Problem details: Output a faithful copy of the entries, every picture removed.

___ Entries provided

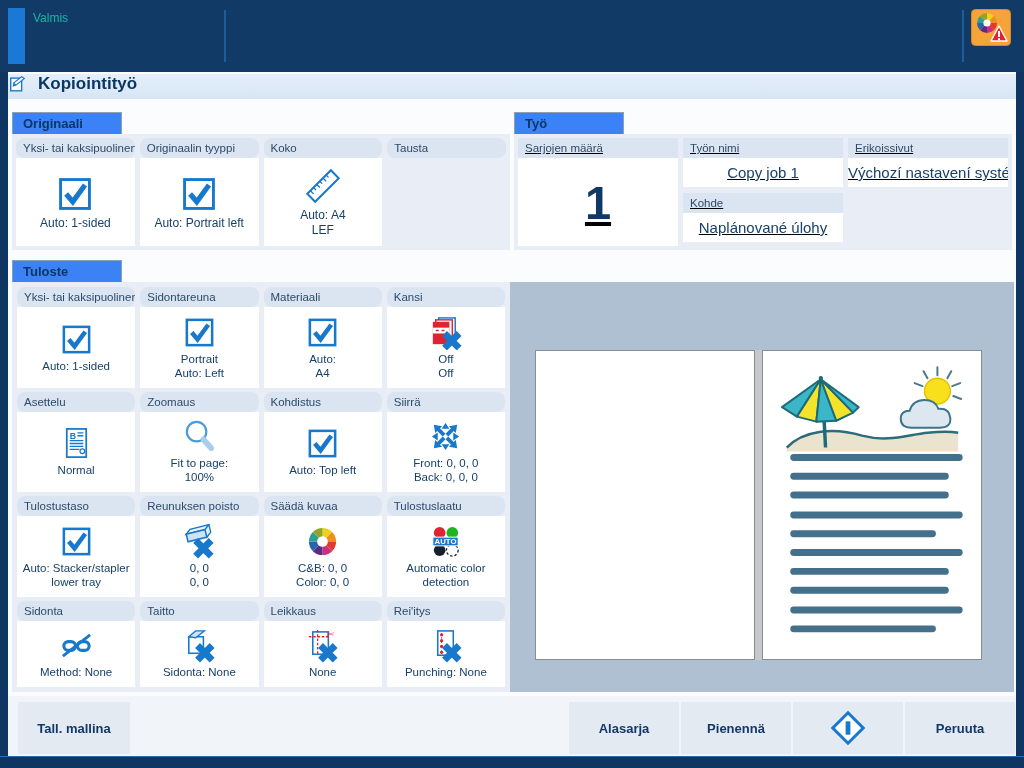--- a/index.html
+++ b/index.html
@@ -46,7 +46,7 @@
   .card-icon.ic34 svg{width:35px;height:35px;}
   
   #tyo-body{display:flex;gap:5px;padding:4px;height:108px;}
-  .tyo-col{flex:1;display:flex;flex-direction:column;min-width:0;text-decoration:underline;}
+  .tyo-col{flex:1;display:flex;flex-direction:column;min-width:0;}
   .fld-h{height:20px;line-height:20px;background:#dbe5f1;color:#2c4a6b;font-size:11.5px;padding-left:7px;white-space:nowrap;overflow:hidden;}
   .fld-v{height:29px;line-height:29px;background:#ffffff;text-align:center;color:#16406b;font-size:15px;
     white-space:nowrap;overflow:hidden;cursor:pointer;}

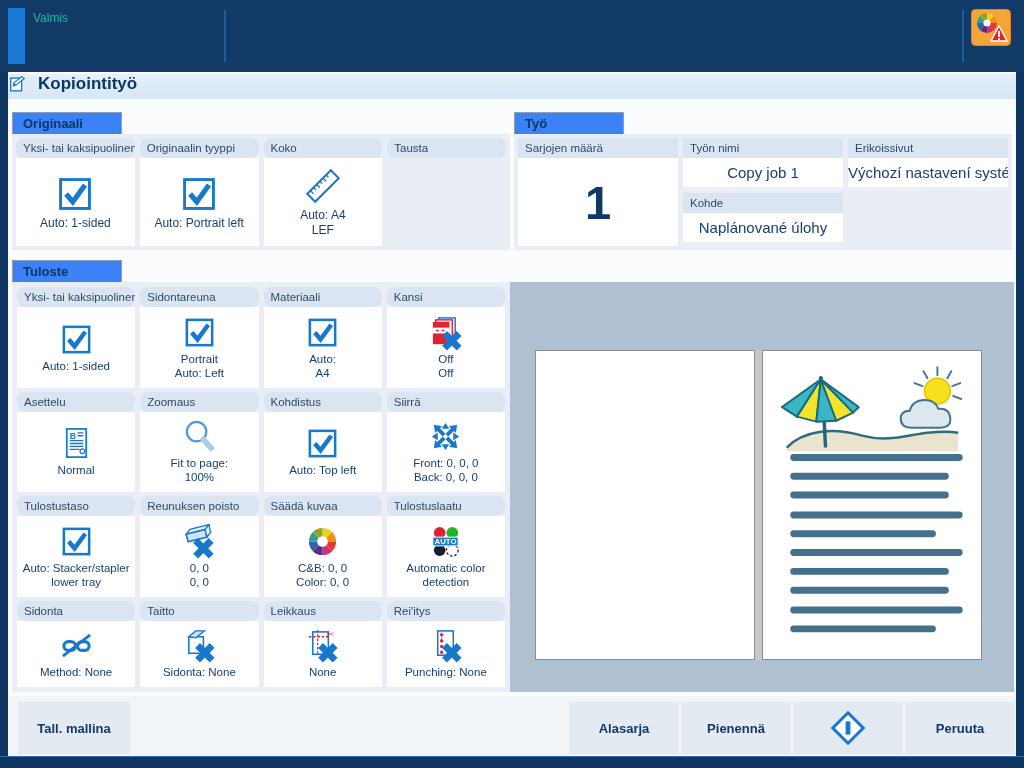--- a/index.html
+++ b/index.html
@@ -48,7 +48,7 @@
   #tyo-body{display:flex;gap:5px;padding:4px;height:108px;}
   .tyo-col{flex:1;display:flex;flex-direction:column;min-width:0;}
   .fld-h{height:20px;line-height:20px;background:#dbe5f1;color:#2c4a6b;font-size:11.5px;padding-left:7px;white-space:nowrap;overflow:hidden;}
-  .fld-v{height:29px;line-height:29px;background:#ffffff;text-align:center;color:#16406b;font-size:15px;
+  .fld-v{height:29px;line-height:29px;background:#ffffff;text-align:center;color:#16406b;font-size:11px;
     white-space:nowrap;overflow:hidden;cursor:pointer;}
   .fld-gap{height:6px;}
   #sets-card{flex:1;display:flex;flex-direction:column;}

______

Response below:
--- a/index.html
+++ b/index.html
@@ -46,7 +46,7 @@
   .card-icon.ic34 svg{width:35px;height:35px;}
   
   #tyo-body{display:flex;gap:5px;padding:4px;height:108px;}
-  .tyo-col{flex:1;display:flex;flex-direction:column;min-width:0;text-decoration:underline;}
+  .tyo-col{flex:1;display:flex;flex-direction:column;min-width:0;}
   .fld-h{height:20px;line-height:20px;background:#dbe5f1;color:#2c4a6b;font-size:11.5px;padding-left:7px;white-space:nowrap;overflow:hidden;}
   .fld-v{height:29px;line-height:29px;background:#ffffff;text-align:center;color:#16406b;font-size:15px;
     white-space:nowrap;overflow:hidden;cursor:pointer;}

--- a/index.html
+++ b/index.html
@@ -48,7 +48,7 @@
   #tyo-body{display:flex;gap:5px;padding:4px;height:108px;}
   .tyo-col{flex:1;display:flex;flex-direction:column;min-width:0;}
   .fld-h{height:20px;line-height:20px;background:#dbe5f1;color:#2c4a6b;font-size:11.5px;padding-left:7px;white-space:nowrap;overflow:hidden;}
-  .fld-v{height:29px;line-height:29px;background:#ffffff;text-align:center;color:#16406b;font-size:15px;
+  .fld-v{height:29px;line-height:29px;background:#ffffff;text-align:center;color:#16406b;font-size:11px;
     white-space:nowrap;overflow:hidden;cursor:pointer;}
   .fld-gap{height:6px;}
   #sets-card{flex:1;display:flex;flex-direction:column;}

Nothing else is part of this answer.